There's the J. Edgar Hoover FBI Building and the Rayburn House Office Building (after House Speaker Sam Rayburn). And then there's the building that bears the name of a longtime Valley Center resident and rancher.

Six blocks from the White House stands the Thomas L. Kimball Building, dedicated in 1989 as headquarters of the National Wildlife Federation (NWF), the largest conservation organization in America. The naming ceremony, 14 years ago this month, honored the longtime naturalist who lived on a 12-acre hilltop ranch on Chaparral Terrace.

Kimball served as chief executive of the NWF for more than two decades, then devoted another 18 years of service as honorary chief. During his tenure, he testified before dozens of Congressional committees and was instrumental in the development and passage of many of the nation's landmark conservation and environmental laws.

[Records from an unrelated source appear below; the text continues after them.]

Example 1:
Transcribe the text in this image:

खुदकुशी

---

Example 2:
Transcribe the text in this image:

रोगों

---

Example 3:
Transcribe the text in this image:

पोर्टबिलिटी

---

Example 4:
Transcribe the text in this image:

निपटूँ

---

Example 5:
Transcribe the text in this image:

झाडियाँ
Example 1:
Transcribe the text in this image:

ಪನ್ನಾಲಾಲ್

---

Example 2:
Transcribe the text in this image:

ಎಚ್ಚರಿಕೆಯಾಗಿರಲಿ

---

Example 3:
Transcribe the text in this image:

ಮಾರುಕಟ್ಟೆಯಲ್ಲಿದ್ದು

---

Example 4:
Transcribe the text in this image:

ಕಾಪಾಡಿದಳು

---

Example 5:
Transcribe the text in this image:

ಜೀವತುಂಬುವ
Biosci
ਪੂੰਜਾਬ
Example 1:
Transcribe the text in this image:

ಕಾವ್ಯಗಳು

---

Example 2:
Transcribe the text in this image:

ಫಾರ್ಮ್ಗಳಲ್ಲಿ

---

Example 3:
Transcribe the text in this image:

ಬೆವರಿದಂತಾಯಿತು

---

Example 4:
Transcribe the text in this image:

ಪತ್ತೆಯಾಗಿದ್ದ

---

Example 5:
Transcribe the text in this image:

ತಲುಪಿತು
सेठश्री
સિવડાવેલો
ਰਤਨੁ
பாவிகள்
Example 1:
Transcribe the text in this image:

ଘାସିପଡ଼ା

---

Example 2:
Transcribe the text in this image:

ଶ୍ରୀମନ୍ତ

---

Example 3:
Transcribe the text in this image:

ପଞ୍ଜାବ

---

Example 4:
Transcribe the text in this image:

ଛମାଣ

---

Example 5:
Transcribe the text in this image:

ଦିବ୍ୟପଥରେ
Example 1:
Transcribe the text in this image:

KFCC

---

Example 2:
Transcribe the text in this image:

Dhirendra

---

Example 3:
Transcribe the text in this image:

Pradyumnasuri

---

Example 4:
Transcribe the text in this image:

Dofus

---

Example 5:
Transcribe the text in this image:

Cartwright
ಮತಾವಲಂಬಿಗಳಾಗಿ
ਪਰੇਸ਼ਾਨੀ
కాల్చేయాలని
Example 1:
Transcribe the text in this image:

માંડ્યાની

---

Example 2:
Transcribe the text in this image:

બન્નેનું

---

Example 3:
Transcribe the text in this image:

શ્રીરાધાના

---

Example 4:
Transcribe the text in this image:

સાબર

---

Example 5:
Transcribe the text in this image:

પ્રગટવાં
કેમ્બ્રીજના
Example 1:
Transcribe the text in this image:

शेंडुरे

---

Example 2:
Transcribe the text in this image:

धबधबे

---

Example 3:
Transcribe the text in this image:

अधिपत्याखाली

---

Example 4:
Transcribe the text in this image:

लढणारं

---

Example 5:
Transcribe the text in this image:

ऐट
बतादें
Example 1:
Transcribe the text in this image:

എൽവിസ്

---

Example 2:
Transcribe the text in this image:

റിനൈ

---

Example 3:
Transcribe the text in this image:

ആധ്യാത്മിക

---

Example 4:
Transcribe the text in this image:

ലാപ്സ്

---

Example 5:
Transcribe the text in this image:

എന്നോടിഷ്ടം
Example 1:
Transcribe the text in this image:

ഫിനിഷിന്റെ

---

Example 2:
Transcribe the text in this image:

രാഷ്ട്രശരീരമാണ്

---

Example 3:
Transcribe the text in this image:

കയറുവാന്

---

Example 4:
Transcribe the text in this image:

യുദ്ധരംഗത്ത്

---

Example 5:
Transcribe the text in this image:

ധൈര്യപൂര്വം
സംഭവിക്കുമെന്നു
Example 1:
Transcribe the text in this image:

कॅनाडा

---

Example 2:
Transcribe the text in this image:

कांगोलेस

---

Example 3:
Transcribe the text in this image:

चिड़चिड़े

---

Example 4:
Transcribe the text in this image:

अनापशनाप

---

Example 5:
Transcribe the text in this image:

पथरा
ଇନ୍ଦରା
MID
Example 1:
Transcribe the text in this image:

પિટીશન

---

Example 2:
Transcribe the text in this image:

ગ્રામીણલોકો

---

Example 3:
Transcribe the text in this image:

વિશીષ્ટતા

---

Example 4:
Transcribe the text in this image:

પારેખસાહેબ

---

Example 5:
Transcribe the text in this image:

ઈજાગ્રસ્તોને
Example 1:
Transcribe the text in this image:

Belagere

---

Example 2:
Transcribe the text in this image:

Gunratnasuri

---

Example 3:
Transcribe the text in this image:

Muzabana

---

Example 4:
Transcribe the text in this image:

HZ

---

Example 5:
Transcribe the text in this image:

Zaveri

Among the far-reaching policies with which he was involved were the National Environmental Policy Act, the Wilderness Act, Alaska Lands Act, Clean Air Act, Toxic Substances Control Act and the Water Projects Recreation Act. Many of these pieces of legislation led to establishment of the Environmental Protection Agency and the Superfund to clean up toxic wastes.

Kimball died in 1999 at age 81. Survivors include his wife and a daughter, Pamela, who lives nearby.